It’s crunch time: don’t ignore insolvency warning signs
There are less than 50 days when several key stimulus measures come to an end and business owners are being urged to do a business health check now to identify any red flags. Directors could be liable if they don’t, warns business recovery and insolvency firm, Jirsch Sutherland.
31 December marks the end of the insolvent trading moratorium, temporary increase in the statutory demand threshold, the first tranche of JobKeeper 2.0 and, for some states, the commercial eviction moratorium. That means it’s ‘crunch time’, says Bradd Morelli, Jirsch Sutherland’s national managing partner.
“It’s vital that businesses don’t ignore the warning signs of insolvency, otherwise they could miss the window to take corrective action,” Morelli says.
“Not only that, but directors could also retrospectively be personally liable for insolvent trading―from when the temporary Covid-19 Safe Harbour changes to the Corporations Act came into play on 25 March this year.
“It’s crucial that business owners and directors understand that while it might not be their fault that their business is in trouble, it is their responsibility.”
ASIC encourages directors to seek advice early from a suitably qualified and independent adviser about their company’s financial affairs and the options available to manage the disruption caused by Covid-19.
“Early intervention could mean the difference between turning a business around or going into liquidation,” adds Morelli.
“By recognising the signs your business is in trouble and acting on them early, you could give your business the best chance of survival or to wind it up with minimal losses and achieve the best possible outcome.

(Saved data entries)
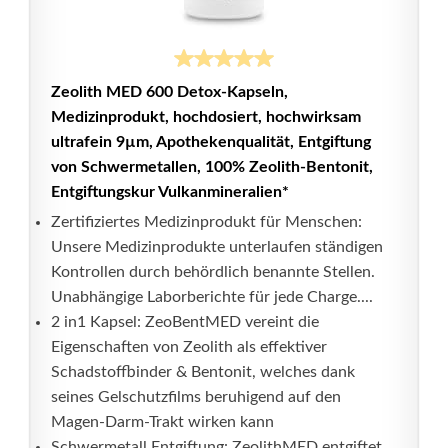
Zeolith MED 600 Detox-Kapseln,
Medizinprodukt, hochdosiert, hochwirksam
ultrafein 9µm, Apothekenqualität, Entgiftung
von Schwermetallen, 100% Zeolith-Bentonit,
Entgiftungskur Vulkanmineralien*
Zertifiziertes Medizinprodukt für Menschen:
Unsere Medizinprodukte unterlaufen ständigen
Kontrollen durch behördlich benannte Stellen.
Unabhängige Laborberichte für jede Charge....
2 in1 Kapsel: ZeoBentMED vereint die
Eigenschaften von Zeolith als effektiver
Schadstoffbinder & Bentonit, welches dank
seines Gelschutzfilms beruhigend auf den
Magen-Darm-Trakt wirken kann
Schwermetall Entgiftung: ZeolithMED entgiftet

* _Complete the following_
A. Answer these questions from the insolvency warning article:
(i) What is Bradd Morelli's position at Jirsch Sutherland?
(ii) On what date did the temporary Covid-19 Safe Harbour changes to the Corporations Act come into play?
(iii) What does ASIC encourage directors to do?
B. Extend the insolvency warning article from the point where it stops.
The saved data listing is not needed for this work.

* _Results in order_
A.
(i) He is the national managing partner.
(ii) 25 March.
(iii) Seek advice early from a suitably qualified and independent adviser about their company's financial affairs and the options available to manage the disruption caused by Covid-19.

B.
“Working with a business recovery/insolvency specialist also means that if you have been trading while insolvent, the matter will be handled in a controlled manner, mitigate risk and prevent against subsequent action once the insolvent trading moratorium ends.”
12 warning signs your business could be heading towards insolvency
• Poor or no cash flow
• Can’t pay your bills
• Can’t pay staff wages or superannuation
• Poor quality books or records
• Net asset/(liability) position
• Losing clients
• Securing special payment arrangements with creditors
• Disputes between business owners and directors
• High staff turnover and lower competence
• Substantial bad debt write-offs
• Physical deterioration or poor appearance of your business premises
• Inability to access finance
What to do when warning signs are identified:
• Act quickly (before the insolvent trading moratorium ends)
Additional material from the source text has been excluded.